Segment Start: INFORMATION SHOWN
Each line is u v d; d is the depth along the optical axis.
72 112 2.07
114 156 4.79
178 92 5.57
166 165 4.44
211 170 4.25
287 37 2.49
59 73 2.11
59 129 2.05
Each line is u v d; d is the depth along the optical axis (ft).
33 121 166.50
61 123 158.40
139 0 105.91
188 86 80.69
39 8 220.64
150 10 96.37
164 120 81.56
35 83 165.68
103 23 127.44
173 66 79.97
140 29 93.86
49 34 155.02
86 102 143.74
Segment End: INFORMATION SHOWN
Segment Start: INFORMATION SHOWN
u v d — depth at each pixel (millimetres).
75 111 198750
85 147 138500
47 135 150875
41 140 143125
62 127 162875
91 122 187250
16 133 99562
Segment End: INFORMATION SHOWN
▶ **WHAT THE EXERCISE ASKS**
Exactly how many lines of the listing hold the word "depth"? Give the number with nothing else.

▶ **EXERCISE ANSWER**
3